Stephanie has taught studio art and art history classes to audiences of all ages. She holds a master's degree in Art History.

What are you wearing today? Do you know what it's made of and whether it's natural or man-made? In this lesson, we explore a variety of raw materials used in the textile industry.

Raw Materials and Textiles

People have made textiles for thousands of years. We wear them, and we decorate our homes with them. But when you see a label that says cotton, silk, or nylon, do you know what it means?

The textile industry uses many raw materials, or substances that have not yet been turned into textile threads. A textile is a material made of thin fibers or filaments spun into yarn and woven into fabric. The word ''textile'' comes from the Latin texere which means weaving. So textile raw materials are substances to be made into threads for weaving textiles.

Raw materials are in an unprocessed state. They might need to be cleaned, soaked, or treated with certain substances before threads are made. The textile industry uses raw materials from natural and synthetic (or man-made) sources. The type of raw material used depends on textile being made and the process that a factory uses. For example, a cotton-weaving factory might use different machines than one making synthetic textiles like nylon.

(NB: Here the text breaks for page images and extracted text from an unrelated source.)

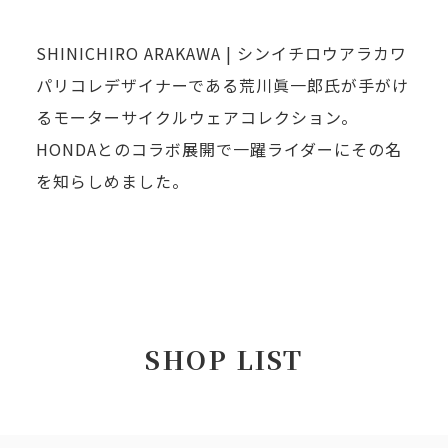
SHINICHIRO ARAKAWA | シンイチロウアラカワ
パリコレデザイナーである荒川眞一郎氏が手がけ
るモーターサイクルウェアコレクション。
HONDAとのコラボ展開で一躍ライダーにその名
を知らしめました。
SHOP LIST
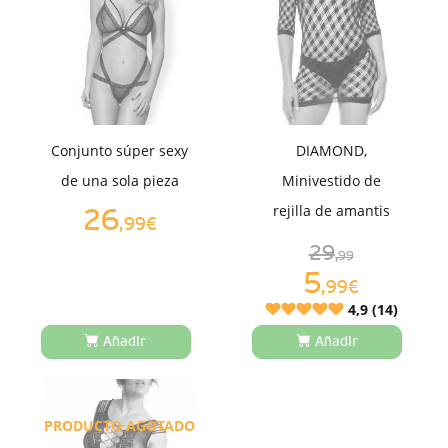
Conjunto súper sexy
DIAMOND,
de una sola pieza
Minivestido de
rejilla de amantis
26
,99€
29
,99
5
,99€
4,9 (14)
Añadir
Añadir
PRODUCTO AGOTADO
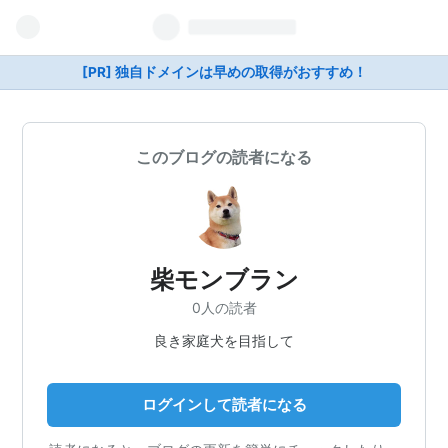
[PR] 独自ドメインは早めの取得がおすすめ！
このブログの読者になる
柴モンブラン
0人の読者
良き家庭犬を目指して
ログインして読者になる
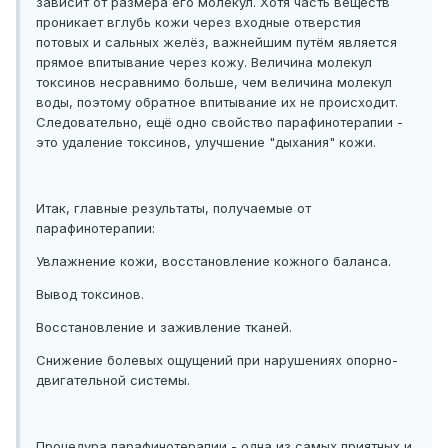
зависит от размера его молекул. Хотя часть веществ
проникает вглубь кожи через входные отверстия
потовых и сальных желёз, важнейшим путём является
прямое впитывание через кожу. Величина молекул
токсинов несравнимо больше, чем величина молекул
воды, поэтому обратное впитывание их не происходит.
Следовательно, ещё одно свойство парафинотерапии -
это удаление токсинов, улучшение "дыхания" кожи.
Итак, главные результаты, получаемые от
парафинотерапии:
Увлажнение кожи, восстановление кожного баланса.
Вывод токсинов.
Восстановление и заживление тканей.
Снижение болевых ощущений при нарушениях опорно-
двигательной системы.
Процедура парафинотерапии - одна из самых приятных и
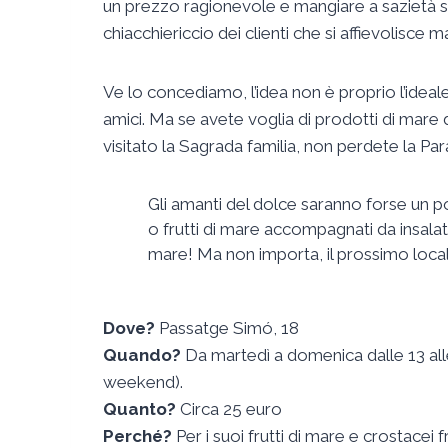
un prezzo ragionevole e mangiare a sazietà su u
chiacchiericcio dei clienti che si affievolisce 
Ve lo concediamo, l’idea non è proprio l’idea
amici. Ma se avete voglia di prodotti di mare
visitato la Sagrada familia, non perdete la Pa
Gli amanti del dolce saranno forse un po
o frutti di mare accompagnati da insala
mare! Ma non importa, il prossimo local
Dove?
Passatge Simó, 18
Quando?
Da martedì a domenica dalle 13 alle
weekend).
Quanto?
Circa 25 euro
Perché?
Per i suoi frutti di mare e crostacei f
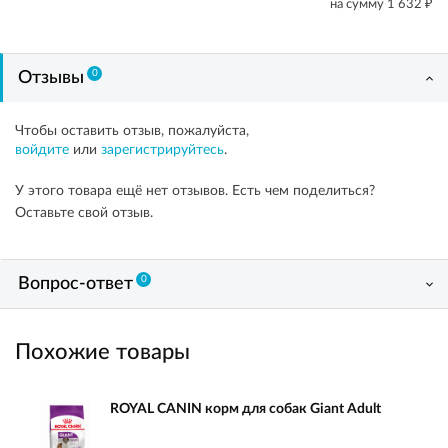
₽
на сумму
1 632
0
Отзывы
Чтобы оставить отзыв, пожалуйста,
войдите
или
зарегистрируйтесь
.
У этого товара ещё нет отзывов. Есть чем поделиться?
Оставьте свой отзыв.
0
Вопрос-ответ
Похожие товары
ROYAL CANIN корм для собак Giant Adult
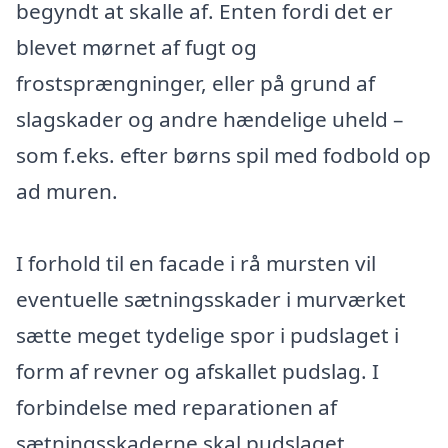
begyndt at skalle af. Enten fordi det er
blevet mørnet af fugt og
frostsprængninger, eller på grund af
slagskader og andre hændelige uheld –
som f.eks. efter børns spil med fodbold op
ad muren.
I forhold til en facade i rå mursten vil
eventuelle sætningsskader i murværket
sætte meget tydelige spor i pudslaget i
form af revner og afskallet pudslag. I
forbindelse med reparationen af
sætningsskaderne skal pudslaget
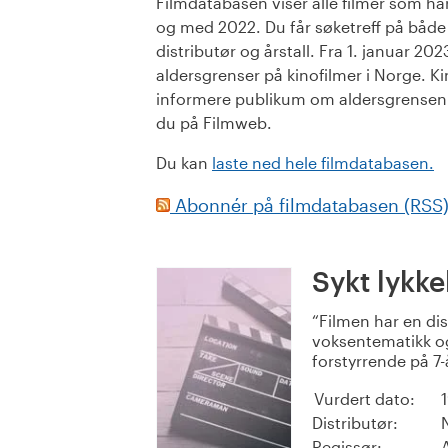
Filmdatabasen viser alle filmer som har 
og med 2022. Du får søketreff på både or
distributør og årstall. Fra 1. januar 20
aldersgrenser på kinofilmer i Norge. Ki
informere publikum om aldersgrensen. 
du på Filmweb.
Du kan
laste ned hele filmdatabasen.
Abonnér på filmdatabasen (RSS
Sykt lykke
Filmen har en di
voksentematikk o
forstyrrende på 7-
Vurdert dato:
Distributør:
Regissør:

Keep in mind, the use of raw materials doesn't end with weaving textiles. Raw materials also include substances made into dyes to add color and pattern. It also involves using chemicals to make certain processes more efficient or provide the textile with desired end properties like waterproofing or fire resistance. For this lesson, we're going to focus on a few raw materials used to make textile threads.

But first, there are two more terms you should know. Staple fibers are fibers with finite length. They're short and include plant-based raw materials like cotton and animal-based fibers like wool. Then there are filament fibers, long thin fibers that don't have a finite length. They can be really long. Silk and nylon are examples of filament fibers. All raw material has to be in fiber or filament form in order to make thread or yarn for textiles.

Now let's look at some raw materials used in the textile industry.


Cotton, a member of the hibiscus family, is an important plant-based raw material for textiles. Others include jute, hemp, and sisal. Cotton comes from seed inside of a fruit covered with a husk-like container called a boll. When the cotton is mature, the boll opens to reveal soft, fluffy white filaments inside.

The bolls are then harvested, and the fiber is separated. Many raw fibers are then pressed into large bales (they may weigh up to 500 pounds!) which are then taken to cotton factories and opened. The fibers are then further processed and spun into yarn which is then used for cotton and cotton blend textiles.


Wool comes from sheep. Today, many sheep are bred specifically to provide as much usable wool as possible. Once a year, sheep are sheared of their wool, which is removed with a tool that looks like a large electric razor. It doesn't hurt them, and their coat grows back over the coming season. The best wool comes from a sheep's shoulder, followed by that from its flank.